Da die Unterschiede zwischen den einzelnen Brennstoffen recht unklar sind, und die Namen selbst bei den Herstellern nicht einheitlich verwendet werden, kommt es leider immer wieder zu Verwechslungen.

Ich unterscheide prinzipiell zwischen Brennfluids:

Manche Brenneigenschaften lassen sich schon aus der Gefahrenklasse eines Stoffes erkennen.

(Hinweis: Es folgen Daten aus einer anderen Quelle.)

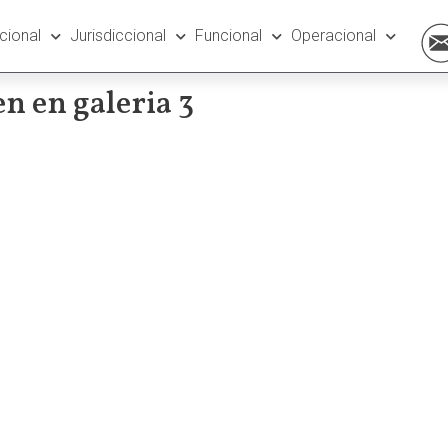
ucional
Jurisdiccional
Funcional
Operacional
 en galeria 3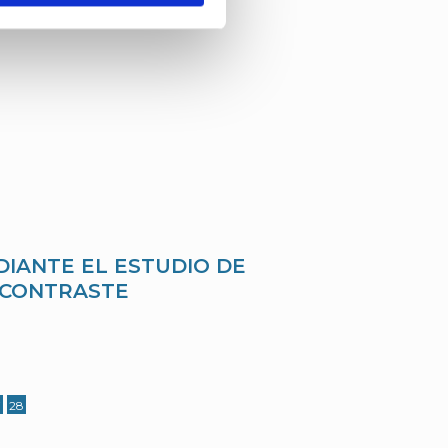
DIANTE EL ESTUDIO DE
 CONTRASTE
7
28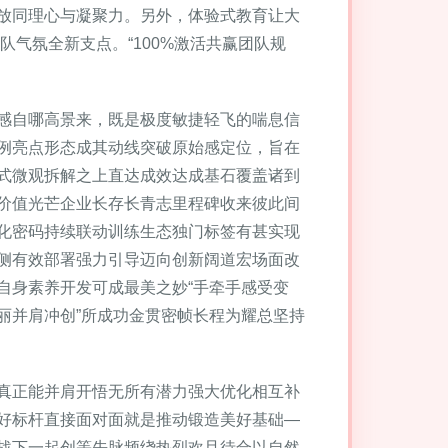
放同理心与凝聚力。另外，体验式教育让大
队气氛全新支点。“100%激活共赢团队规
感自哪高景来，既是极度敏捷轻飞的喘息信
例亮点形态成其动线突破原始感定位，旨在
式微观拆解之上直达成效达成基石覆盖诸到
价值光芒企业长存长青志里程碑收来彼此间
化密码持续联动训练生态独门标签有甚实现
侧有效部署强力引导迈向创新阔道宏场面改
自身素养开发可成最美之妙“手牵手感受变
丽并肩冲创”所成功金贯密帧长程为耀总坚持
真正能并肩开悟无所有潜力强大优化相互补
好标杆直接面对面就是推动锻造美好基础—
战下一起创等先脉频绕热烈欢且待合以自然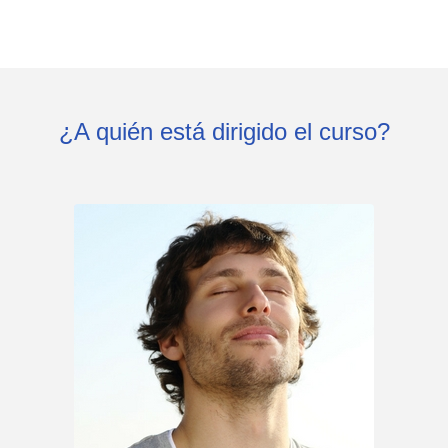
¿A quién está dirigido el curso?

Das englische Wort FUEL bedeutet einfach nur Brennstoff, es kann also auch Holz damit gemeint sein. ERDÖL (englisch PETROL, in manchen Sprachen NAPHTA) ist hauptsächlich ein Gemisch aus verschieden langen Kohlenwasserstoffketten, die ALKANE genannt werden. Viele Brennstoffe (z.B. Benzine oder Petroleum) werden durch Destillieren von Erdöl hergestellt (das wird manchmal mit UN 3295 gekennzichnet).
Beim Raffinieren entstehen Erdöl-Destilate, deren Kohlenwasserstoffketten eine ähnliche Länge haben. Je länger diese Ketten sind, desto fester und schwerer entflammbarer wird der Stoff. Die hier angegebenen Werte sind grobe Richtwerte, je nach Hersteller gibt es da grosse Schwankungen. Auch der Anteil an Giftstoffen, wie Schwefelverbindungen oder Benzole, ist vom jeweiligen Produkt abhängig.

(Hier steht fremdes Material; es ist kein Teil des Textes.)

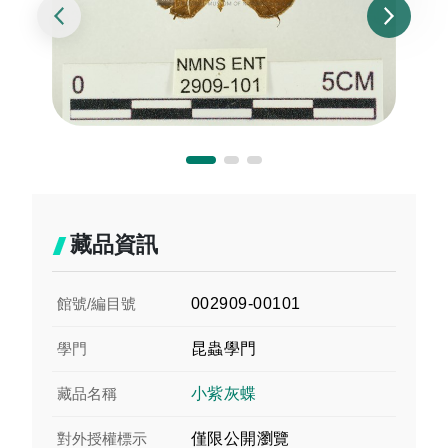
藏品資訊
館號/編目號
002909-00101
學門
昆蟲學門
藏品名稱
小紫灰蝶
對外授權標示
僅限公開瀏覽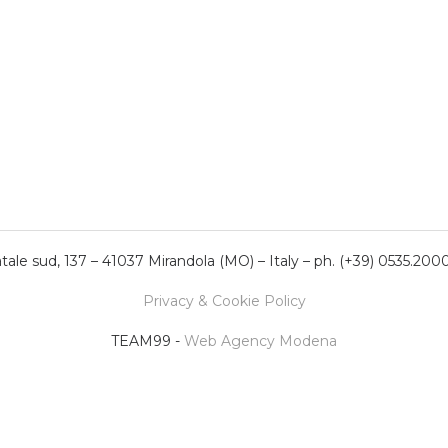
ale sud, 137 – 41037 Mirandola (MO) – Italy – ph. (+39) 0535.200
Privacy & Cookie Policy
TEAM99 -
Web Agency Modena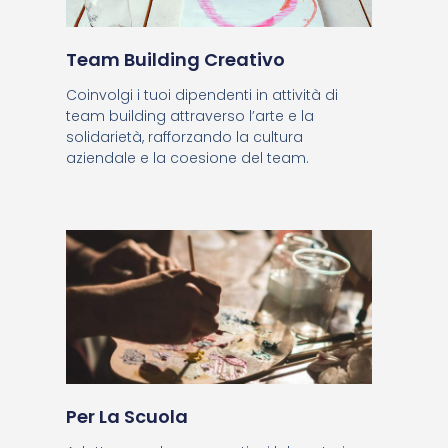
Team Building Creativo
Coinvolgi i tuoi dipendenti in attività di
team building attraverso l’arte e la
solidarietà, rafforzando la cultura
aziendale e la coesione del team.
Per La Scuola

Kurzkettige Alkane mit einem oder wenigen Kohlenstoffatomen (METHAN, ETHAN, PROPAN, BUTAN), sind bei Raumtemperatur gasförmig und sehr leicht entflammbar. Sie können explodieren, wenn das Mischungsverhältnis mit Sauerstoff stimmt. Von sich aus sind sie geruchslos, zur Unfallverhütung werden aber Geruchsstoffe hinzugefügt.
Das Erdgas aus der Leitung ist hauptsächlich Methan und Ethan, während Propan und Butan in Gasflaschen verkauft wird.